--- START ---

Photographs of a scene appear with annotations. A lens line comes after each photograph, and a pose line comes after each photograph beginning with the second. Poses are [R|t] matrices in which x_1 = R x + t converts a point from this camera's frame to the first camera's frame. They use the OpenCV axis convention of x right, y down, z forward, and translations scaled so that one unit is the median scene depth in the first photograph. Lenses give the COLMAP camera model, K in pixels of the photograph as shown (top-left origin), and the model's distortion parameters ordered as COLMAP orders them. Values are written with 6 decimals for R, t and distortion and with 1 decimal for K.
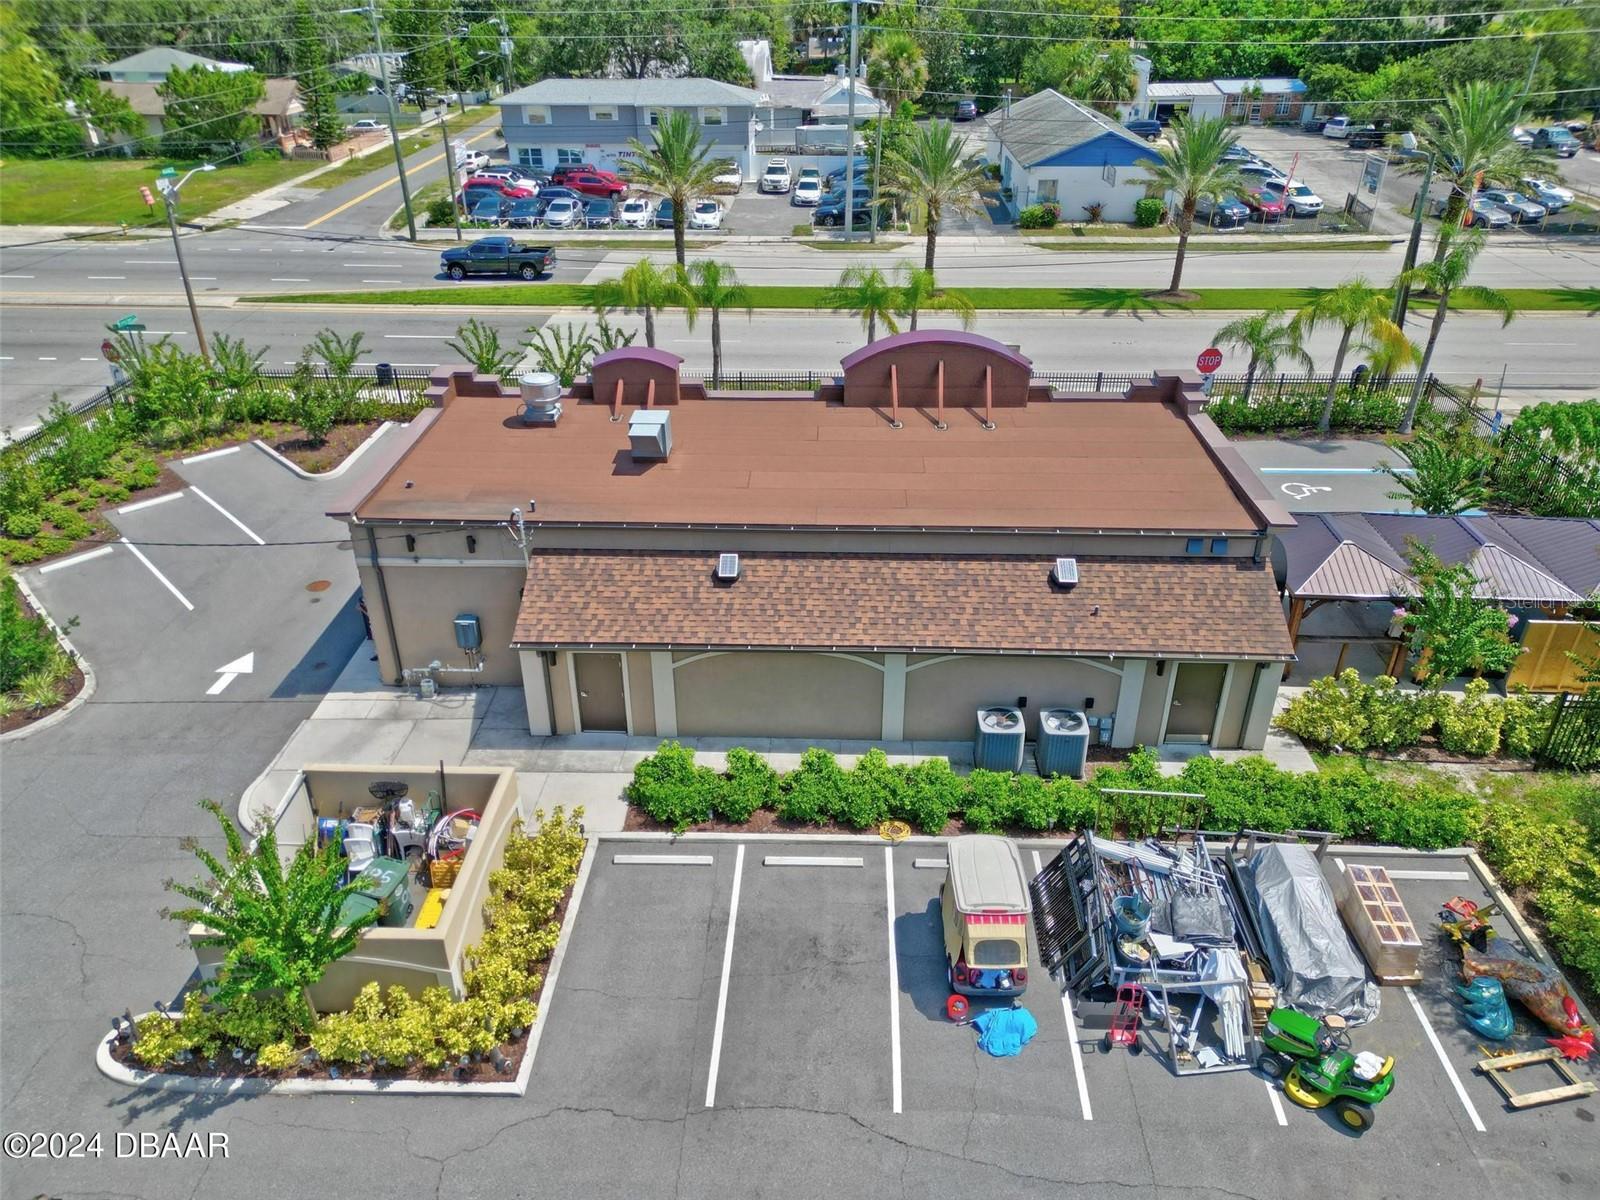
lens RADIAL K [[1121.2, 0, 798.1], [0, 1121.2, 601.4], [0, 0, 1]] dist [0.068325, -0.062658]
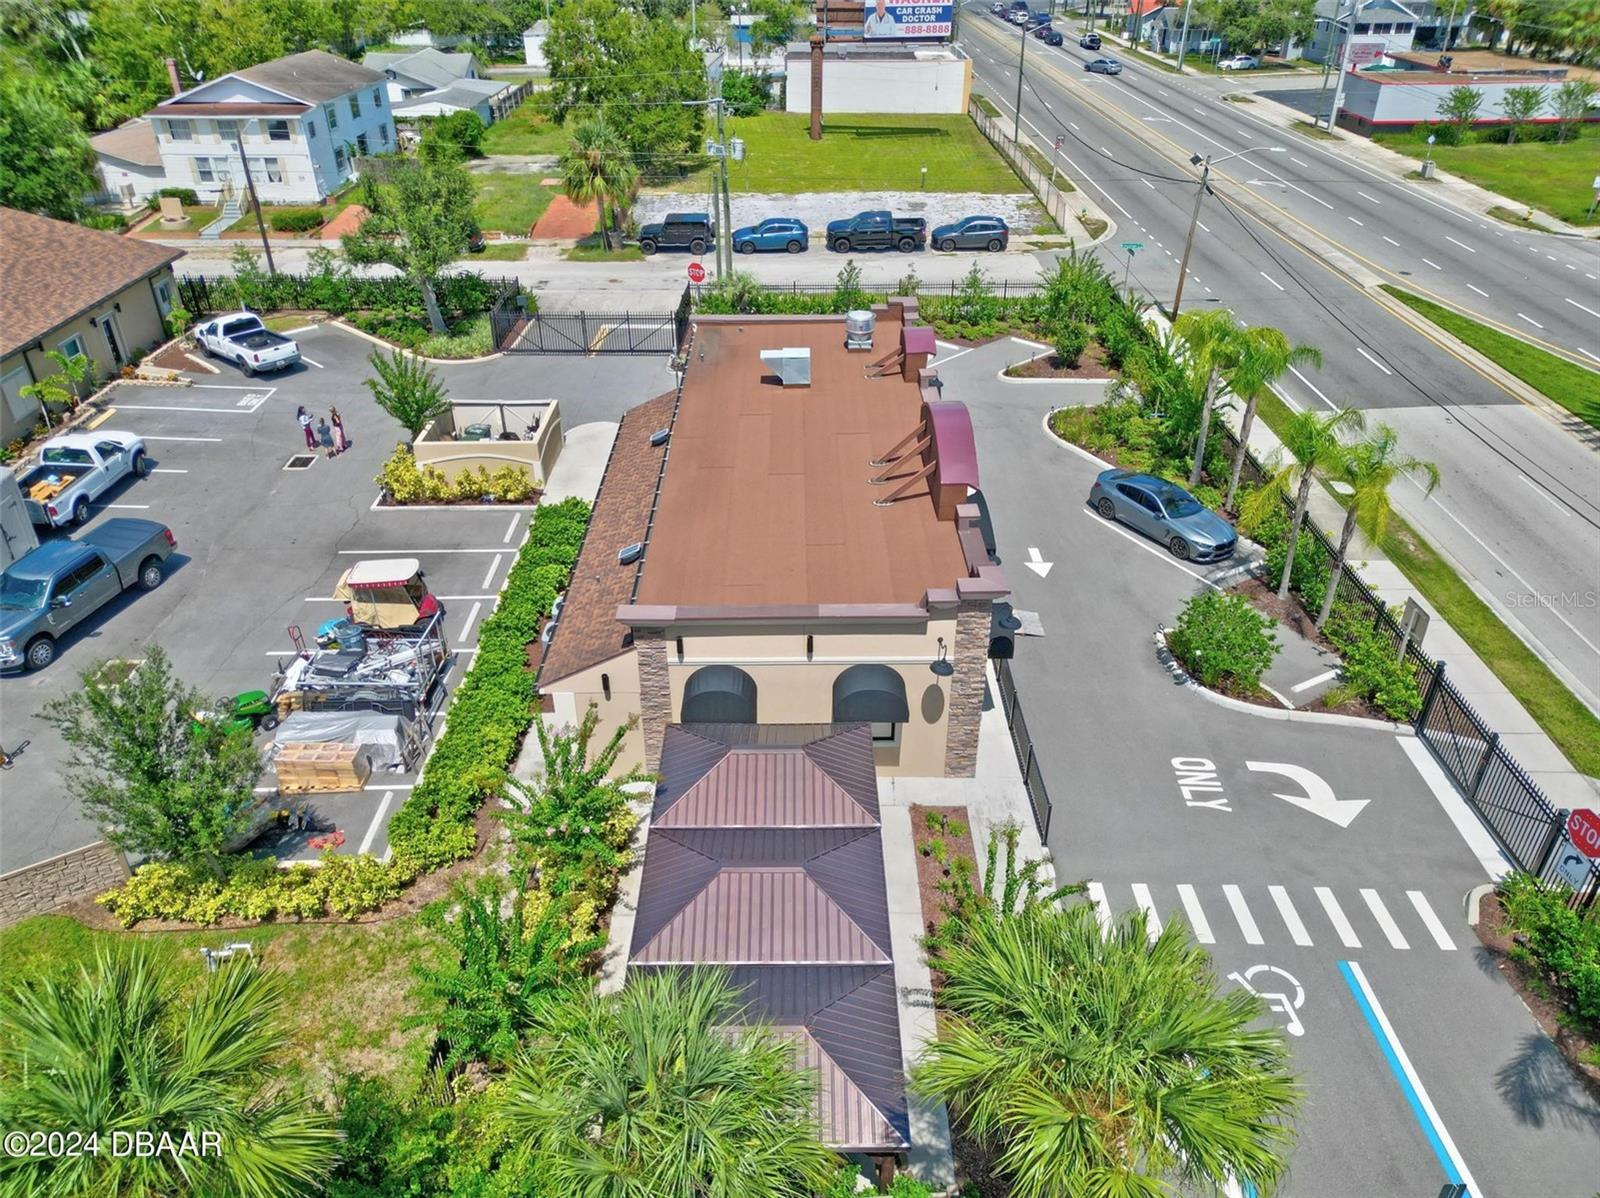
lens RADIAL K [[1121.2, 0, 793.1], [0, 1121.2, 602.7], [0, 0, 1]] dist [0.068325, -0.062658]
pose [[0.037118, 0.528995, -0.847813, 1.145693], [-0.488428, 0.749758, 0.446431, -0.536767], [0.871814, 0.397525, 0.286206, 0.752181]]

--- END ---

▸ **WHAT YOU SHOULD DO**
Rewrite the lines above, swapping "matrices" for "arrays" and changing nothing else. Leave out the pictures.

▸ **ANSWER BELOW**
Photographs of a scene appear with annotations. A lens line comes after each photograph, and a pose line comes after each photograph beginning with the second. Poses are [R|t] arrays in which x_1 = R x + t converts a point from this camera's frame to the first camera's frame. They use the OpenCV axis convention of x right, y down, z forward, and translations scaled so that one unit is the median scene depth in the first photograph. Lenses give the COLMAP camera model, K in pixels of the photograph as shown (top-left origin), and the model's distortion parameters ordered as COLMAP orders them. Values are written with 6 decimals for R, t and distortion and with 1 decimal for K.
lens RADIAL K [[1121.2, 0, 798.1], [0, 1121.2, 601.4], [0, 0, 1]] dist [0.068325, -0.062658]
lens RADIAL K [[1121.2, 0, 793.1], [0, 1121.2, 602.7], [0, 0, 1]] dist [0.068325, -0.062658]
pose [[0.037118, 0.528995, -0.847813, 1.145693], [-0.488428, 0.749758, 0.446431, -0.536767], [0.871814, 0.397525, 0.286206, 0.752181]]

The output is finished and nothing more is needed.